Work instruction —
Please carry on the blog text about the trip to Europe, starting right after its final sentence.

*** Document passage ***

Monday, July 23, 2012

Insert baseball metaphor here

Here’s a confession for you:  Baby Boomers bug me.

Don’t get me wrong, I love a lot of Baby Boomers.  My mother happens to be one as well as many other members of my family.  Some of the best mentors and teachers I’ve had in my life have been Baby Boomers, but man when they all get together do they ever bug me.  

Their need to always stay young or their inferiority complex about their parents’ generation or the crippling effect they’re having on pension plans because they want to be retired for 40 years before dying.  50 is the new 30!  Blow me.  

So imagine my surprise when I loved The Brothers K by David James Duncan, a family drama set in the 1960s.  We follow the Chance family through the eyes of a middle child as he, his brothers and sisters, grow up worshiping their father, baseball and navigating their way through adolescence, adulthood and Vietnam.

I wrote that last word (Vietnam if you’ve already forgotten), with a little trepidation.  Baby Boomers love to write/talk/sing about Vietnam and, not surprisingly, it bugs me.  So much has been written about it and said about it and copied about it, that most aspects of literature/television/art that references it feels cliched.  Surprisingly, though, I don’t hold it against Duncan or his novel when the story stalls while he writes his obligatory Vietnam hate-letter.  A brother gets drafted and sent to Vietnam unjustly and he has a breakdown from it?  Color me bored.

I should hold it against Duncan and his story, I know.  The thing is, by the time it happens I’m in love with all members of the Chance family to such a degree that I don’t care.  
These characters become so real so quickly that I end up just wanting to spend time with them, regardless of the circumstances.  Duncan hero worships the Dad and baseball a bit, but no more than most Baby Boomers hero worship their Dad and baseball.  Besides, Duncan at least acknowledges faults with both, something a lot of Baby Boomers still have trouble doing.  

These beautifully flawed, broken characters manage to grow up while themes of theology, philosophy and morality swirl around them.  Again, this kind of mentality from Baby Boomers (“We questioned everything!  All of us!  All the time!) wears on me, but Duncan handles it beautifully with his messy characters, love of baseball and adoration for father figures.

Saturday, July 14, 2012

The fine art of being bored


 I recently spent 3 weeks in Europe, and discovered a lot about myself as I looked history that predates American history (which I love), topless beaches and the art of being bored.
Cadaques, Spain.  We spent 3 days here wandering through the city, eating tapas and enjoying the beaches.

The history was just humbling.  Being in Spain and talking about the Spanish conflict against the Moors that lasted 700 years was crazy to think about.  700 years.  That’s older than America.  Heck, that’s a longer period of time than people have been in America.   European people, at least.  Lets not get too racist this early in the summer.  Anyways, it was refreshing to in a place that takes such a long look at history.  There aren’t as many WWII enthusiasts b/c every country in Europe has seen better wars and had more decisive victories.

*** End of Document passage ***
*** Source data ***

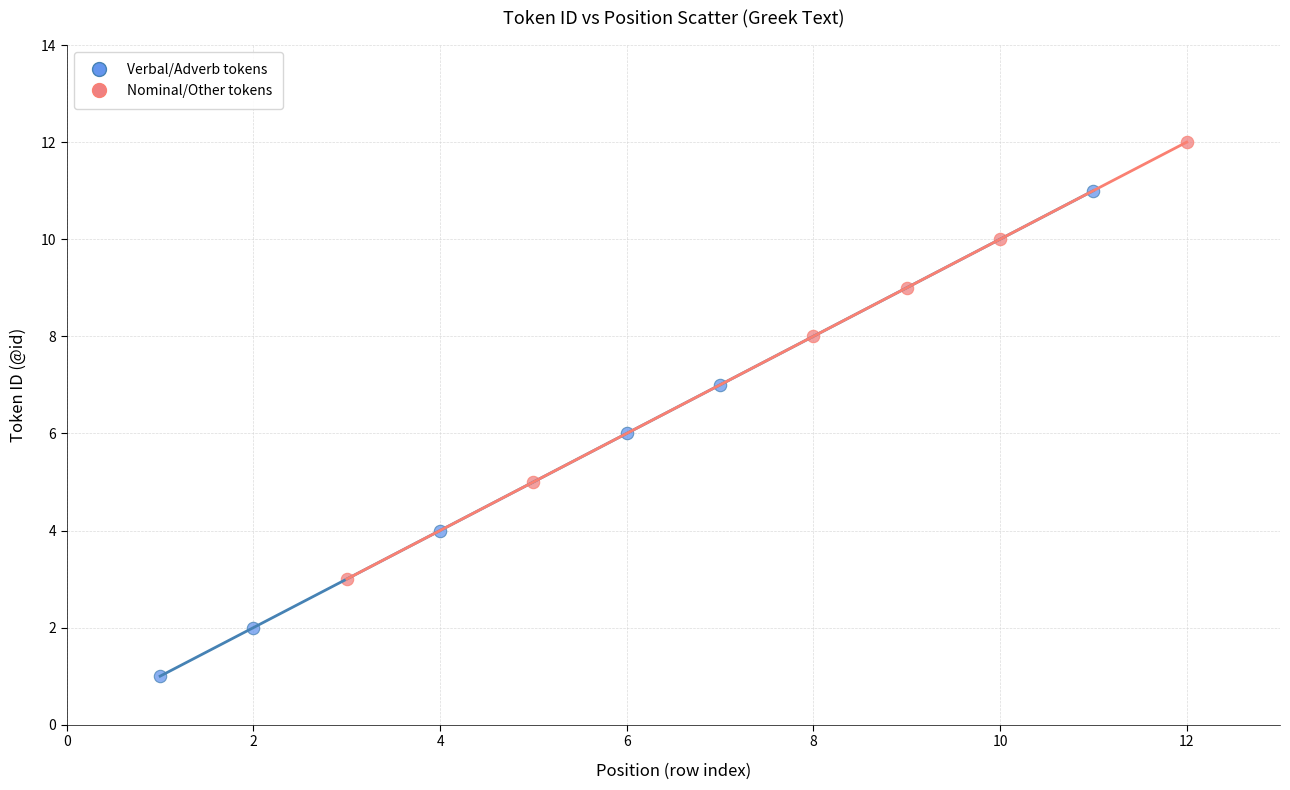

Which series contains the lowest Y value?

Verbal/Adverb tokens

*** End of Source data ***

Result —
The Alhambra, a Moorish palace built when they invaded Spain in 711 A.D.  The carvings on the pillars are the Qur'an and took 100 years to carve into the stone throughout the palace.   

As titillating (pun intended) as European topless beaches are for Americans, they get a little overwhelming at the same time.  Sure there’s some attractive ladies there, but there’s also Mom’s and their kids, Grandmas with grandkids and plenty of men in speedos.  Plenty.  Again, though, there was something refreshing about being in a place where human bodies, by themselves, aren’t sexual.  Sexuality is a personality trait that people show or they don’t, just like any other emotion or personality trait.  Sexuality isn’t boobs, sexuality is boobs combined with emotions and feelings.  Just boobs?  Not sexual.  

Did you think I was going to post a picture of a topless beach?  It's not that kind of blog.


One of the things, though, that I greatly appreciated about my time was the boredom.  Part of my trip was chaperoning kids on a schools sponsored tour complete with buses, schedules and tour guides.  Turns out the freeway in America is about as interesting as the freeway in Spain, so I had plenty of time to think, read and be really really bored.



You know what I realized, though?  I’m never bored at home.  Never.  As soon as I feel boredom creeping into my mind I reach for my phone, on demand Netflix or the internet.  Boredom, though, pushes me.  It propels me forward to be creative and really think about what I want from my time.

So, in my never ending quest to create a theory of living for myself that solves all of my problems in one giant swoop, I’ve decided that every day needs to be filled with ASO.  Active Spritual Output.


Do I look contemplative?  I'm hoping to go for contemplative.

Every day I need to be active (walking, hiking, jogging, biking, gym), spiritual (praying, reading, journaling, reflecting) and outputing (anything that isn’t passive sponging on my part, such as writing, playing guitar, coaching.  Pretty much anything where I’m putting something out instead of just sitting and taking in).  



Did I eat some good food?  Oh my God, yes.  Did I relax on the beach and have a wonderful time?  Yep.  I’m hoping, though, that my appreciation of my time moves beyond the “wonderful vacation” mode and really nudges me in a different direction.  


A picture of a pretty door?  Deep.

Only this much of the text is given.